Ok sindacale per Sanatrix, lunedì contratto definitivo di acquisto

Alessandro Biancardi

Reporter:

WhatsApp PdN 328 3290550

Letture:

1854

L'AQUILA. Accordo sindacale fatto per la Clinica Sanatrix dell’Aquila, recentemente acquistata all’asta da Enrico Vittorini, Casa di cura Villa Letizia.

Si tratta della procedura prevista dalla legge dopo l’acquisto ed il parere dei sindacati è obbligatorio, ma non vincolante. Dopo un paio di incontri molto tranquilli con i rappresentanti sindacali di Cisl, Cgil, Uil e Ugl (Rsa aziendale e sindacato provinciale), l’accordo finale è stato sottoscritto e prevede la riassunzione entro il 31 dicembre 2014 (con chiamata dalle liste della cassa integrazione in deroga o dalle liste di mobilità) di tutti i dipendenti in servizio al primo gennaio 2008 e dipendenti del fallimento al 31 ottobre 2011.

Questo personale sarà inquadrato con un contratto part time di minimo 18 ore (compresi i 13 impiegati amministrativi di cui Villa Letizia non voleva farsi carico). Full time invece tutti gli infermieri, con l’impegno ad una riqualificazione professionale. E assunti anche tutti i medici in servizio. «Per rendere chiaro ed in equivoco il momento in cui l’assunzione a tempo indeterminato costituirà adempimento dell’accordo – si legge nel documento sottoscritto dalle parti - Villa Letizia specificherà nella lettera di assunzione a tempo indeterminato che il rapporto deve considerarsi instaurato in esecuzione della presente intesa».

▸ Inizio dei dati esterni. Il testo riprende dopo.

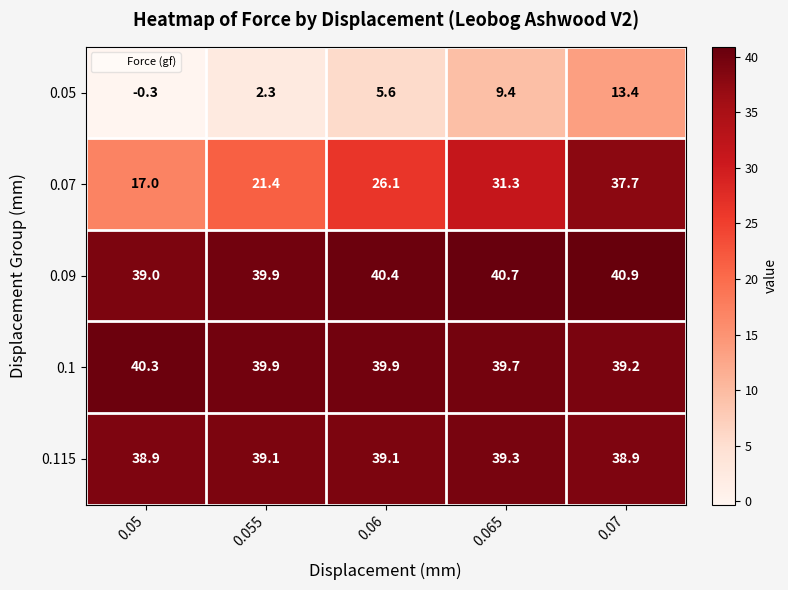

Reading left to right, transcribe all the data shown in this chart.

0.05: 0.05=-0.3	0.055=2.3	0.06=5.6	0.065=9.4	0.07=13.4
0.07: 0.05=17.0	0.055=21.4	0.06=26.1	0.065=31.3	0.07=37.7
0.09: 0.05=39.0	0.055=39.9	0.06=40.4	0.065=40.7	0.07=40.9
0.1: 0.05=40.3	0.055=39.9	0.06=39.9	0.065=39.7	0.07=39.2
0.115: 0.05=38.9	0.055=39.1	0.06=39.1	0.065=39.3	0.07=38.9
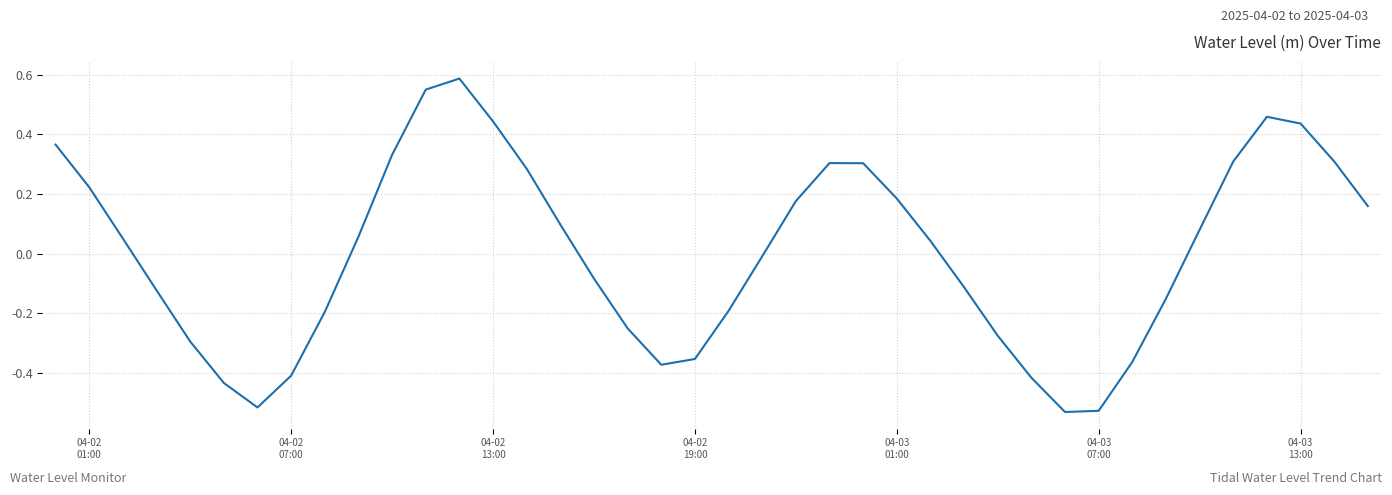

True or false: the data has more than 1 interior local peaks.

True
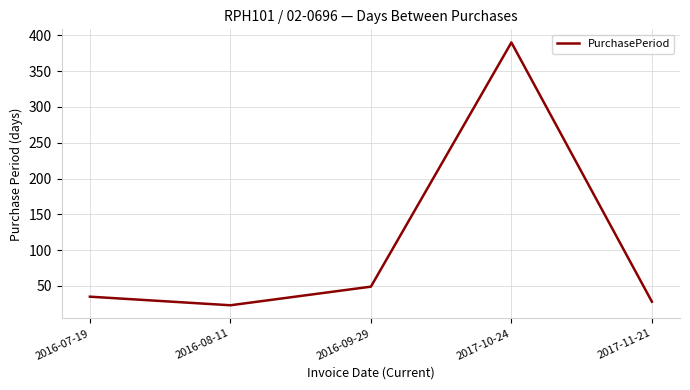

Between 2017-11-21 and 2016-07-19, which is larger?

2016-07-19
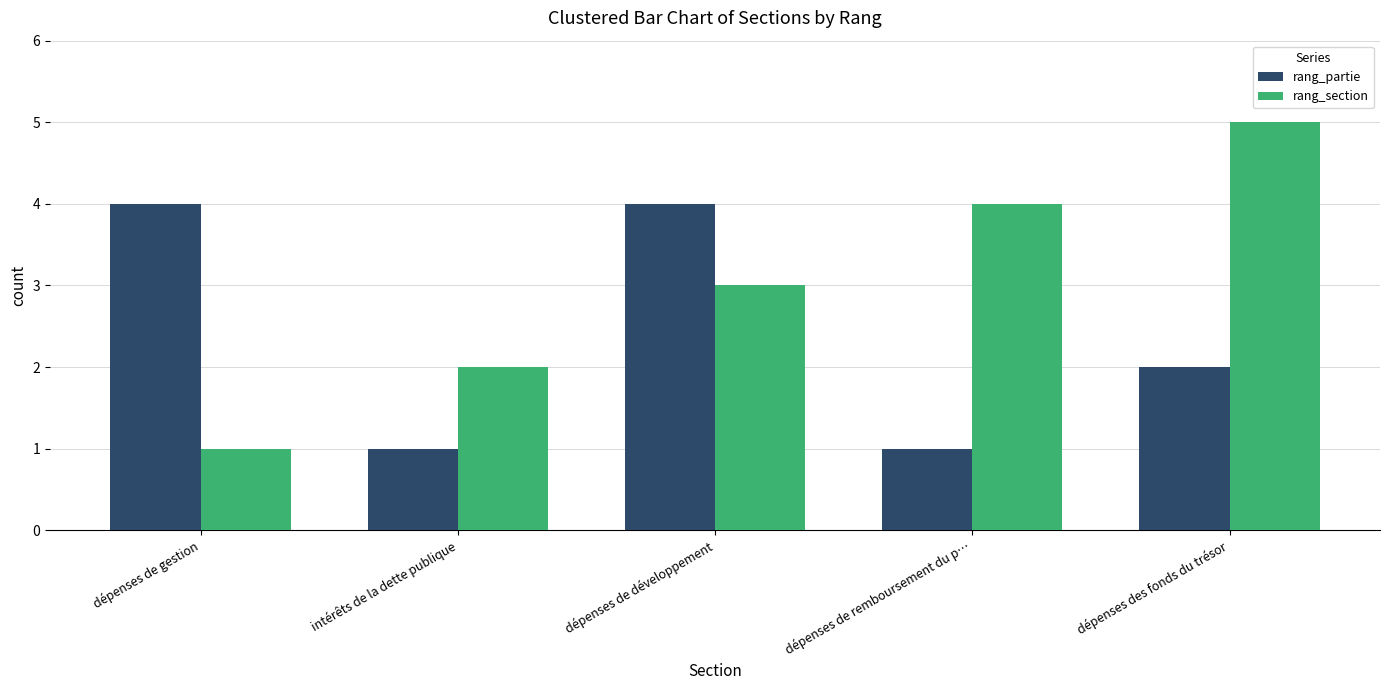

The rang_partie series shows 4 at dépenses de gestion. True or false?

True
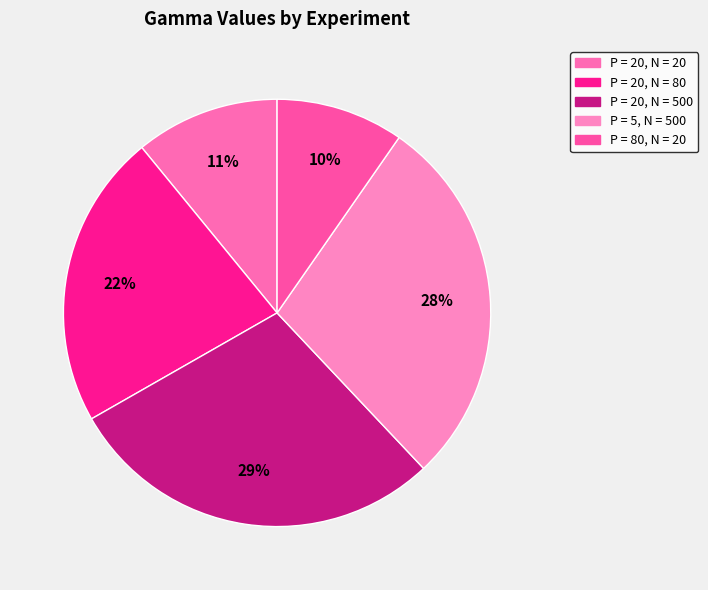

Is there a majority slice in this chart?

No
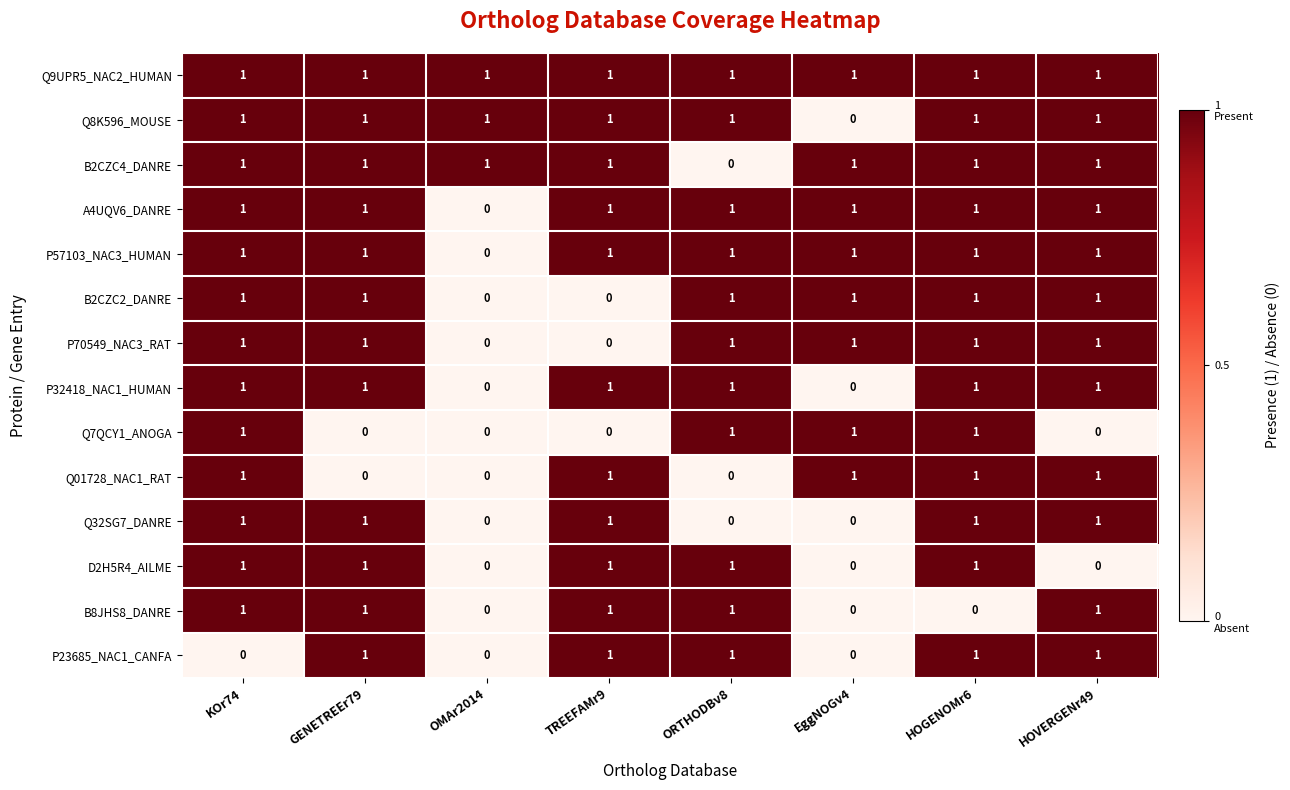

Is it true that B2CZC2_DANRE equals 0 at EggNOGv4?

False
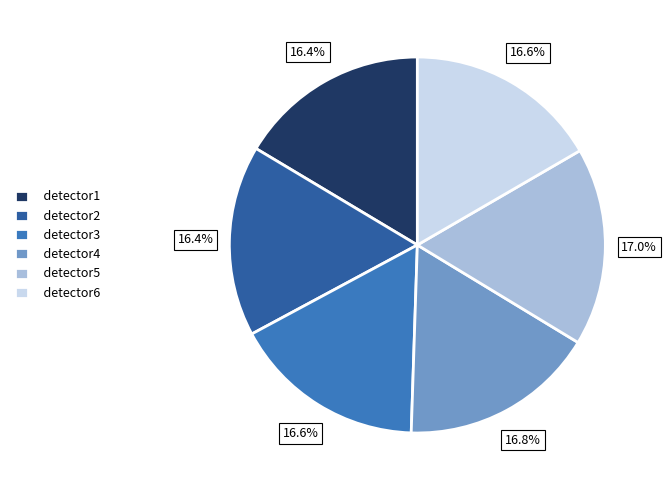

To the nearest percent, what is the average slice percentage?

17%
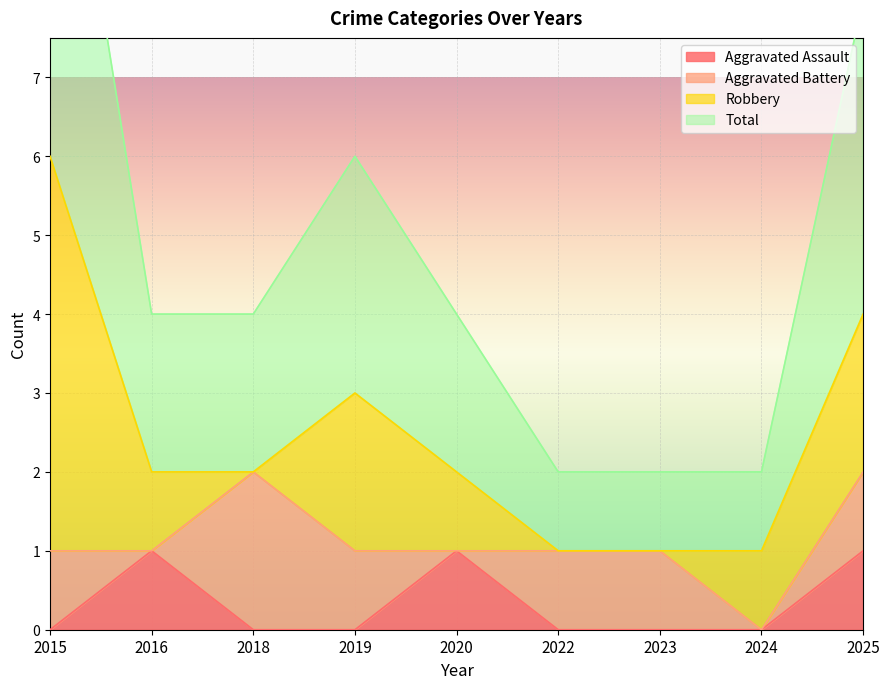

Is it true that Aggravated Assault equals 0 at 2024?

True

L’accordo invece non si estende al personale che nei due anni precedenti il 6 aprile 2009 (terremoto) non era continuativamente alle dipendenze della Clinica fallita. «E’ stata una trattativa serena – ha dichiarato Enrico Vittorini – adesso trasmetteremo tutta la documentazione alla Regione e ci auguriamo che i tempi per il trasferimento dei contratti in essere siano brevi».

Per lunedì mattina, nello studio del notaio Alfredo Pretaroli di Chieti, è prevista infatti la sottoscrizione del contratto definitivo di acquisto tra la curatela e l’imprenditore aquilano. Dopo di che il tutto sarà trasferito agli uffici della Regione, con un nota di accompagnamento del curatore. Soddisfazione anche negli ambienti sindacali per il salvataggio dei posti di lavoro.